Every line of the entries that holds the word "lines" is to be copied.

[Saved entries]

▼▼▼

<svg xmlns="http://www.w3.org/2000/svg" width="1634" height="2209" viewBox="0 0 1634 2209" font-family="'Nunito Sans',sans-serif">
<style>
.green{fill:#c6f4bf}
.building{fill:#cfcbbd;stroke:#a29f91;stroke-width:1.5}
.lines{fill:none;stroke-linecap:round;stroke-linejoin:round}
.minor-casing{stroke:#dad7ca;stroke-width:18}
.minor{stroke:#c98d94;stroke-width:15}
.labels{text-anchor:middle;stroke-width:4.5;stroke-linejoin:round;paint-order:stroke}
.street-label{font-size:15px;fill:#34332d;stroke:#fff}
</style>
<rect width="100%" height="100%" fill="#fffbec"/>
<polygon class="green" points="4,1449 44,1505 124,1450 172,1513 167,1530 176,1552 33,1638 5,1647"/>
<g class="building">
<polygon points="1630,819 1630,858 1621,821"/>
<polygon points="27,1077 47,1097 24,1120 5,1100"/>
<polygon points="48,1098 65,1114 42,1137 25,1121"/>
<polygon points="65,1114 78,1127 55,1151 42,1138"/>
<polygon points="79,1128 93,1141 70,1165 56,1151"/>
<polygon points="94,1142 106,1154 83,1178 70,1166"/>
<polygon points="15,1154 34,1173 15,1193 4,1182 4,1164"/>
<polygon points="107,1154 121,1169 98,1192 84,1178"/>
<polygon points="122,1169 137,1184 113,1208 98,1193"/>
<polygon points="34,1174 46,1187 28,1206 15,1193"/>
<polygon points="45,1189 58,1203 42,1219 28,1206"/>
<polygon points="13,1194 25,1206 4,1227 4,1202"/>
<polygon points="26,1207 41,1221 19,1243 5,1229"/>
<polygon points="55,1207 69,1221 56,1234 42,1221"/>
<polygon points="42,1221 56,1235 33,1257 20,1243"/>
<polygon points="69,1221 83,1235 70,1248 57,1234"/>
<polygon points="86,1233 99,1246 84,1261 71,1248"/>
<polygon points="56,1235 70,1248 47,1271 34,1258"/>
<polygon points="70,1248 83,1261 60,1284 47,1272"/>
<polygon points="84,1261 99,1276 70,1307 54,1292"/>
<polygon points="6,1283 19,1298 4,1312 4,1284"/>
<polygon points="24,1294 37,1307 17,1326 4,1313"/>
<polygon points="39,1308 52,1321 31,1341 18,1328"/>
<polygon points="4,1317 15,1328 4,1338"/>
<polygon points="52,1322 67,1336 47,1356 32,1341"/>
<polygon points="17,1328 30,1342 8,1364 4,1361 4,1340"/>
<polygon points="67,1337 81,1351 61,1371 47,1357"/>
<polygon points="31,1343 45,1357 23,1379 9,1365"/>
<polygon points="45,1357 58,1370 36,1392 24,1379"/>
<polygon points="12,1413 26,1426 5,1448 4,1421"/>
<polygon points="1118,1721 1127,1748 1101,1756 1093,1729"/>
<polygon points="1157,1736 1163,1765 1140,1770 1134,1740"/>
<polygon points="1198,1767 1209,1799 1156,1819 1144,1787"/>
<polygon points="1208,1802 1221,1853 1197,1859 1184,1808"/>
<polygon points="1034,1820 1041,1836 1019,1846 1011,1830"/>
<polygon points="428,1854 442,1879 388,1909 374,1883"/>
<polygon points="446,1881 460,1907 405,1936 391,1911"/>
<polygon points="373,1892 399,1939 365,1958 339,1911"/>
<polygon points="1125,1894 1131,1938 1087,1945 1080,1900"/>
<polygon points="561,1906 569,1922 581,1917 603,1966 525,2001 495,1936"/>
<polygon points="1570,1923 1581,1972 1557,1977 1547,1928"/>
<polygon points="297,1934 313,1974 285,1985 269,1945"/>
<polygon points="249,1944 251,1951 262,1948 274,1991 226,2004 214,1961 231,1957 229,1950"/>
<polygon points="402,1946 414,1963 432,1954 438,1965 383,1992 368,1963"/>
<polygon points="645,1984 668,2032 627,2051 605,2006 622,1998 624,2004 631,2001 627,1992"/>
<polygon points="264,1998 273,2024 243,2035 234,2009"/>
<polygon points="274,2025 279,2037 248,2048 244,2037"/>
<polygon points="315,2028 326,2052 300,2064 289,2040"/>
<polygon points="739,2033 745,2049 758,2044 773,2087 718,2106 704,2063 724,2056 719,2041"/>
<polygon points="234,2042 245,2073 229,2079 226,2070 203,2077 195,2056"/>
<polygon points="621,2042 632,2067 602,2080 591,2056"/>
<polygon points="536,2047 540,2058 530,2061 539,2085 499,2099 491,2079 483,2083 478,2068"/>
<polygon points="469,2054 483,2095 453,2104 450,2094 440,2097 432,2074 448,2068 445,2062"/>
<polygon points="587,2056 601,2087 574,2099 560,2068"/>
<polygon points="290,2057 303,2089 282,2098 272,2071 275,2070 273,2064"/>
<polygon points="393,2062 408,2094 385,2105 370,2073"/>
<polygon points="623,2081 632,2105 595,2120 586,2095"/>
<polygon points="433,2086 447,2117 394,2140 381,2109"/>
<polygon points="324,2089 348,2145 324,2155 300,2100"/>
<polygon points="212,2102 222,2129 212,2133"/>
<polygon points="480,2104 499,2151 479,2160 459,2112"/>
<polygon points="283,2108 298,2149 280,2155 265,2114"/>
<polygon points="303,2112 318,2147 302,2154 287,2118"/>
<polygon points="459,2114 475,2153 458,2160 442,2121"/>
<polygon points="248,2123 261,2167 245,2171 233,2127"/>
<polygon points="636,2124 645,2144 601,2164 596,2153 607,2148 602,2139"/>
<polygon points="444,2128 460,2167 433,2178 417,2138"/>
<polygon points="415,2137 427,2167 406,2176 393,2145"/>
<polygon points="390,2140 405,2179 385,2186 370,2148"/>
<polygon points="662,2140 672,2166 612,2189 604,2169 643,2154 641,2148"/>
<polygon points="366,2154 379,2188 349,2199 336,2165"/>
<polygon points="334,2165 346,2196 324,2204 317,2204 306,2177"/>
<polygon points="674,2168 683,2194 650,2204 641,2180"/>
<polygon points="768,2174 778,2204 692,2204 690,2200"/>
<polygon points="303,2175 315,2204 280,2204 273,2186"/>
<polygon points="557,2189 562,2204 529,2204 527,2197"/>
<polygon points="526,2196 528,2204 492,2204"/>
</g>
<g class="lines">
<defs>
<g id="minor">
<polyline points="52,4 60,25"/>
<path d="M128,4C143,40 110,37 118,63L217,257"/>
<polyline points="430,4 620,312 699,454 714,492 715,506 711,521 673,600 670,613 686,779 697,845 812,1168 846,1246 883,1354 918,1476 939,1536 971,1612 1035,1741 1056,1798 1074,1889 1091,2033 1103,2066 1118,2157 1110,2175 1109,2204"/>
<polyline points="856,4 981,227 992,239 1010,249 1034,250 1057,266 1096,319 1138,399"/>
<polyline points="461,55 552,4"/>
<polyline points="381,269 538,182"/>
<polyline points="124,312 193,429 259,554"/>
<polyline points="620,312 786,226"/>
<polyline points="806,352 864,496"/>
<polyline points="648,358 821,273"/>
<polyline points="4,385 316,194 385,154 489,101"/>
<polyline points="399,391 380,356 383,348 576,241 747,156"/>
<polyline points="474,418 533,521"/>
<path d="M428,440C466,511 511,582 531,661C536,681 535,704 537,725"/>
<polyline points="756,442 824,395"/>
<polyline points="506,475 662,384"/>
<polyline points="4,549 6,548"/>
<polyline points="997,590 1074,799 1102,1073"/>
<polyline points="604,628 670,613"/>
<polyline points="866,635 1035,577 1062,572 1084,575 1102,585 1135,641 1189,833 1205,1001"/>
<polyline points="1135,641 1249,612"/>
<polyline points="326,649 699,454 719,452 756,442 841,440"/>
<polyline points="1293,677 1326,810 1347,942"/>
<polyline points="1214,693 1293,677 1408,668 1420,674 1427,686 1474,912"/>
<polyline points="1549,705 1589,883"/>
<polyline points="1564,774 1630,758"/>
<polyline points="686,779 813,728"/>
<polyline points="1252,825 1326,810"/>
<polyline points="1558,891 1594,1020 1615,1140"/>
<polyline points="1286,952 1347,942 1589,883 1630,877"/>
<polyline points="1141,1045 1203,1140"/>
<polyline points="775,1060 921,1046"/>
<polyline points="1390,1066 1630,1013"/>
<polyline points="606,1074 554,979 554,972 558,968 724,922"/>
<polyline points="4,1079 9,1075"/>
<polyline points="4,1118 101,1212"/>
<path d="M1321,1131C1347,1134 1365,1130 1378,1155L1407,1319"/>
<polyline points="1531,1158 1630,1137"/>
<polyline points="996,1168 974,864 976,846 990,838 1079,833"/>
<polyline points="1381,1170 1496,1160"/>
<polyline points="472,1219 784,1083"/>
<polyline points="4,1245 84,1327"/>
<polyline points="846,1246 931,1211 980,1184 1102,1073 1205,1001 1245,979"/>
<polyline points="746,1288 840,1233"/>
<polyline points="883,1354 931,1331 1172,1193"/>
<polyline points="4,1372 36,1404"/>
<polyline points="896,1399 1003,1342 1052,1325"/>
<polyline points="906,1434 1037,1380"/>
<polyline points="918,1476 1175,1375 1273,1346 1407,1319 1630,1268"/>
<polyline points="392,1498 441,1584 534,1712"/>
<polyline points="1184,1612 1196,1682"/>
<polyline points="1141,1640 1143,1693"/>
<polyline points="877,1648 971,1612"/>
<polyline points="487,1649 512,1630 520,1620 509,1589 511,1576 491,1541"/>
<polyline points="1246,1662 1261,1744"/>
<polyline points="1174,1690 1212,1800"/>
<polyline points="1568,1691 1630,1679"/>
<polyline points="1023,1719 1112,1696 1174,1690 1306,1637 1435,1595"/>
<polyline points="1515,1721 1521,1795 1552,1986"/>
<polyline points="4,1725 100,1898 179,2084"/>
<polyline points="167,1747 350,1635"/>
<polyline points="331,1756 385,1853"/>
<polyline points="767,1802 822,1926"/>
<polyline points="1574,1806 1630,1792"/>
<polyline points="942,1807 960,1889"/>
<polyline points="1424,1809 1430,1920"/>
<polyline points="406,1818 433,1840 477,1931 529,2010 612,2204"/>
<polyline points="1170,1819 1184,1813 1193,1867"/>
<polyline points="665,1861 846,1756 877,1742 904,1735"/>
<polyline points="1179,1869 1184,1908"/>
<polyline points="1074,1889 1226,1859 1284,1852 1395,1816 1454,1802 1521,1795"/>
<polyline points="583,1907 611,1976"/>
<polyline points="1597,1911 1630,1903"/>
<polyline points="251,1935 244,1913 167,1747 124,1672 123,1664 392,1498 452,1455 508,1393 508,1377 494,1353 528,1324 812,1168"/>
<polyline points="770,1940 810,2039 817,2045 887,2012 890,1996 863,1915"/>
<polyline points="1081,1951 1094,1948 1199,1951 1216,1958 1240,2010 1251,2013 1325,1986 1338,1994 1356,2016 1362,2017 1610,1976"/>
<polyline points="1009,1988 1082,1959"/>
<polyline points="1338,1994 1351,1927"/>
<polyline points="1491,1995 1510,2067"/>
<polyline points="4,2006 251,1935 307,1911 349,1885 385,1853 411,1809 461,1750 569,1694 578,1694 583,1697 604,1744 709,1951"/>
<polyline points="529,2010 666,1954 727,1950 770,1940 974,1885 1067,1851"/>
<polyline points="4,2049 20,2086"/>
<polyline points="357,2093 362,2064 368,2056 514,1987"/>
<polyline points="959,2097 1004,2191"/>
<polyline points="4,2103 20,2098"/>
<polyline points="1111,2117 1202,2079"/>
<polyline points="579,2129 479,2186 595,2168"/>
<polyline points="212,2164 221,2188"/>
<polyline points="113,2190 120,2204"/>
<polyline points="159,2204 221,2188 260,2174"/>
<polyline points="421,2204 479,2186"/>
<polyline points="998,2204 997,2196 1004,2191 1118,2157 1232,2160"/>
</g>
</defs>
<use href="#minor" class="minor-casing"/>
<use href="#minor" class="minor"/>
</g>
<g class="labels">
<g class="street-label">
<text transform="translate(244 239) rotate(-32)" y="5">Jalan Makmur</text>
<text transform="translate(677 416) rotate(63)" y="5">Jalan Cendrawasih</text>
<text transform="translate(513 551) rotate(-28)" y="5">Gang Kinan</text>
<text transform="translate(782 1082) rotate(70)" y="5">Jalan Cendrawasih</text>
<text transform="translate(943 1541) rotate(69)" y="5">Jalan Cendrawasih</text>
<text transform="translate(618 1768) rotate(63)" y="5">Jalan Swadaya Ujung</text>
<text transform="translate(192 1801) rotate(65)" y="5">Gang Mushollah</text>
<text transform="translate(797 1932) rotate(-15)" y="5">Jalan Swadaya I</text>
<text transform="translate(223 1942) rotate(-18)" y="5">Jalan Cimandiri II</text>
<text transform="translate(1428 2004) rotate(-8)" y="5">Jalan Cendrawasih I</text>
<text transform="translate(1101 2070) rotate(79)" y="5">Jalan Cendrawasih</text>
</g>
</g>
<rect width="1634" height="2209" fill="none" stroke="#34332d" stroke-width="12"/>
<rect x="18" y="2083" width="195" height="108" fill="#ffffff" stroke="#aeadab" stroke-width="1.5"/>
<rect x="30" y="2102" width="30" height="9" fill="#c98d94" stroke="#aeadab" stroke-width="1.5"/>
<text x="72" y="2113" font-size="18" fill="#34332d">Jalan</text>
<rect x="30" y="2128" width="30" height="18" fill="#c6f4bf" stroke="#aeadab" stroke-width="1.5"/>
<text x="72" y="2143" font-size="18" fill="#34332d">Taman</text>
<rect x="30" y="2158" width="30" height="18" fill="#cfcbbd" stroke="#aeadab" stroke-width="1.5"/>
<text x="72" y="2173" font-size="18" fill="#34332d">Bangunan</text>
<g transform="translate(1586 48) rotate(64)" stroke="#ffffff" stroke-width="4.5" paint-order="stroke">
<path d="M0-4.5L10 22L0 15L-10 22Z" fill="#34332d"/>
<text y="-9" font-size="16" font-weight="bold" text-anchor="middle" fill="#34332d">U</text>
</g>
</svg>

▲▲▲

* Exercise answer
.lines{fill:none;stroke-linecap:round;stroke-linejoin:round}
<g class="lines">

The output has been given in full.